▶ _AIM_: Copy out the part of the data entries below that opens with the line containing "family: Garryaceae" and closes with the final line of the entries, reproducing each line without alteration.

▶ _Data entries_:
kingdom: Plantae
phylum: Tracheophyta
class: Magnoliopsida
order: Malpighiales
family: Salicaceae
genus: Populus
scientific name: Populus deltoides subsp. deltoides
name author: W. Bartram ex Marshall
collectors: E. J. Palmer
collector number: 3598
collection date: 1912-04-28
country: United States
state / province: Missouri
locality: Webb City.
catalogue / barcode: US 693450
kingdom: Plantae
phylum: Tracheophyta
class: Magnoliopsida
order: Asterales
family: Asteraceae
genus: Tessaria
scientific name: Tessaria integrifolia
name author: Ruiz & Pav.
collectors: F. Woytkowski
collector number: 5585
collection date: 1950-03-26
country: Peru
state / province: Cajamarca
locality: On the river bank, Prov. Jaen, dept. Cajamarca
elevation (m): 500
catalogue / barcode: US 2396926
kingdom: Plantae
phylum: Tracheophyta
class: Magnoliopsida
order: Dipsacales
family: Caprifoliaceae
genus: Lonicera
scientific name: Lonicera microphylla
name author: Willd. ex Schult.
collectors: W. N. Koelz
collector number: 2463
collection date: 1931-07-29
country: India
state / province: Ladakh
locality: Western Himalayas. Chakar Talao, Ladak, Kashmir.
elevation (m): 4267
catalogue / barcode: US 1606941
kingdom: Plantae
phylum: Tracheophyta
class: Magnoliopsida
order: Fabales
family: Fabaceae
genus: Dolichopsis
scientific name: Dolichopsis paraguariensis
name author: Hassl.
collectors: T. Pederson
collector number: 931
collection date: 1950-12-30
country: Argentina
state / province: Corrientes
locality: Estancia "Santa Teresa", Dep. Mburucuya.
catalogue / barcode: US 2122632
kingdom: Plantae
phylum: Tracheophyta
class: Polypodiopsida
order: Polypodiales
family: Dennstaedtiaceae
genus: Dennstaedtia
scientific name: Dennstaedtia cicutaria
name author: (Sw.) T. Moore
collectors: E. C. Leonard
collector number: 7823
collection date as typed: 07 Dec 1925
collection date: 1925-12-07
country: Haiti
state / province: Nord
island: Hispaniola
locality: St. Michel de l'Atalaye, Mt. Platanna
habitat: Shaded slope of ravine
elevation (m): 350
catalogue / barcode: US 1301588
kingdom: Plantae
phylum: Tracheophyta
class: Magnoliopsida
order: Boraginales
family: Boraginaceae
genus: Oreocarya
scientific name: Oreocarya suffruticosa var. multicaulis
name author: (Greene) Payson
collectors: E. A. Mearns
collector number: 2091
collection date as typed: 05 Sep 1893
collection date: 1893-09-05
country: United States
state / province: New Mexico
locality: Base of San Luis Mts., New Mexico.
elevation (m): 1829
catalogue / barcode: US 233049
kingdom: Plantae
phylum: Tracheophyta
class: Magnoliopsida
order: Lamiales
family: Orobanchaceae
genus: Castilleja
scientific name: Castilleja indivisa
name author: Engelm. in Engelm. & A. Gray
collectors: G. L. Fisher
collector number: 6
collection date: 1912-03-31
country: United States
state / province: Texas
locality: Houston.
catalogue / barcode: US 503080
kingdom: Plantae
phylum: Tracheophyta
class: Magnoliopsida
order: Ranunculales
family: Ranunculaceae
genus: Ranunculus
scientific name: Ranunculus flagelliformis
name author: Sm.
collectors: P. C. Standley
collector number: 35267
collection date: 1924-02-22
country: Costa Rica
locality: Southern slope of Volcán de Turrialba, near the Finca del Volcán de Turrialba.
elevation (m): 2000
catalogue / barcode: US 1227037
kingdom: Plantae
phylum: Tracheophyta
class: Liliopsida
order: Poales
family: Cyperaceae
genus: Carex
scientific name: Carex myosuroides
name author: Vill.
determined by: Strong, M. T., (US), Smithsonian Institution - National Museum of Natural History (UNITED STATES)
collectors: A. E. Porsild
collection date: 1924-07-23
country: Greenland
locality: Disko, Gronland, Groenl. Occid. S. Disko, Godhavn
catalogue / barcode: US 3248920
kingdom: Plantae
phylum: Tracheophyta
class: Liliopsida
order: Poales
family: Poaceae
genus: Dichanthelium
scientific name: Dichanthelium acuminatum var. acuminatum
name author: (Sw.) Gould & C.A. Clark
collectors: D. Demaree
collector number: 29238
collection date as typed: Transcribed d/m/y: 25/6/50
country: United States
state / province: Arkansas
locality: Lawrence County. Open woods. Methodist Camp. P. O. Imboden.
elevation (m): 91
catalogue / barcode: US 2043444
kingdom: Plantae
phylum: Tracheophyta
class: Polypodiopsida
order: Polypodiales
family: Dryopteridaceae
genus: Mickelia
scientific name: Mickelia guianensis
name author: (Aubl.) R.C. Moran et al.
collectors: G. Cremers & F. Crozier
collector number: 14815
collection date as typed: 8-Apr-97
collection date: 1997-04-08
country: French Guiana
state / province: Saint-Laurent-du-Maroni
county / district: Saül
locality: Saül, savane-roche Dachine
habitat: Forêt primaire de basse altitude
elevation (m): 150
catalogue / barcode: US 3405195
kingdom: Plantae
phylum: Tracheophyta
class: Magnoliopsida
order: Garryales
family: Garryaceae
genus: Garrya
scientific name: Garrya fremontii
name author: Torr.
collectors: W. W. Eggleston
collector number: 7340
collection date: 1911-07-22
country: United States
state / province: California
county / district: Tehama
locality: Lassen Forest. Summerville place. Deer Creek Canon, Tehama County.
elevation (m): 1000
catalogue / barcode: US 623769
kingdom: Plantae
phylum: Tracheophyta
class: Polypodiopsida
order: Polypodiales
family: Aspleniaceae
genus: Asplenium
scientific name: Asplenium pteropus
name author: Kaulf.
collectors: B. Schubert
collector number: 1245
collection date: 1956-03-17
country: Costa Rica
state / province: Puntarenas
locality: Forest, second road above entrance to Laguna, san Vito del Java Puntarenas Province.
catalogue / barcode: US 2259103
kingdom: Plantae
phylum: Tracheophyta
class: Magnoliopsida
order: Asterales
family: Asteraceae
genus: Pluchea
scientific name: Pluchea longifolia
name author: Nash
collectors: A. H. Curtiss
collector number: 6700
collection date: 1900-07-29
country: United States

▶ _COMPLETE OUTPUT_:
family: Garryaceae
genus: Garrya
scientific name: Garrya fremontii
name author: Torr.
collectors: W. W. Eggleston
collector number: 7340
collection date: 1911-07-22
country: United States
state / province: California
county / district: Tehama
locality: Lassen Forest. Summerville place. Deer Creek Canon, Tehama County.
elevation (m): 1000
catalogue / barcode: US 623769
kingdom: Plantae
phylum: Tracheophyta
class: Polypodiopsida
order: Polypodiales
family: Aspleniaceae
genus: Asplenium
scientific name: Asplenium pteropus
name author: Kaulf.
collectors: B. Schubert
collector number: 1245
collection date: 1956-03-17
country: Costa Rica
state / province: Puntarenas
locality: Forest, second road above entrance to Laguna, san Vito del Java Puntarenas Province.
catalogue / barcode: US 2259103
kingdom: Plantae
phylum: Tracheophyta
class: Magnoliopsida
order: Asterales
family: Asteraceae
genus: Pluchea
scientific name: Pluchea longifolia
name author: Nash
collectors: A. H. Curtiss
collector number: 6700
collection date: 1900-07-29
country: United States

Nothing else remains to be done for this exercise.